▶ **What needs to be done**: The answer should contain each record below, repeated exactly.

▶ **Provided records**:
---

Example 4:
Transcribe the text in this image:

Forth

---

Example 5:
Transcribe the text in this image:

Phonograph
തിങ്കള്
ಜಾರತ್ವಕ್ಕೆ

▶ **Your response**:
---

Example 4:
Transcribe the text in this image:

Forth

---

Example 5:
Transcribe the text in this image:

Phonograph
തിങ്കള്
ಜಾರತ್ವಕ್ಕೆ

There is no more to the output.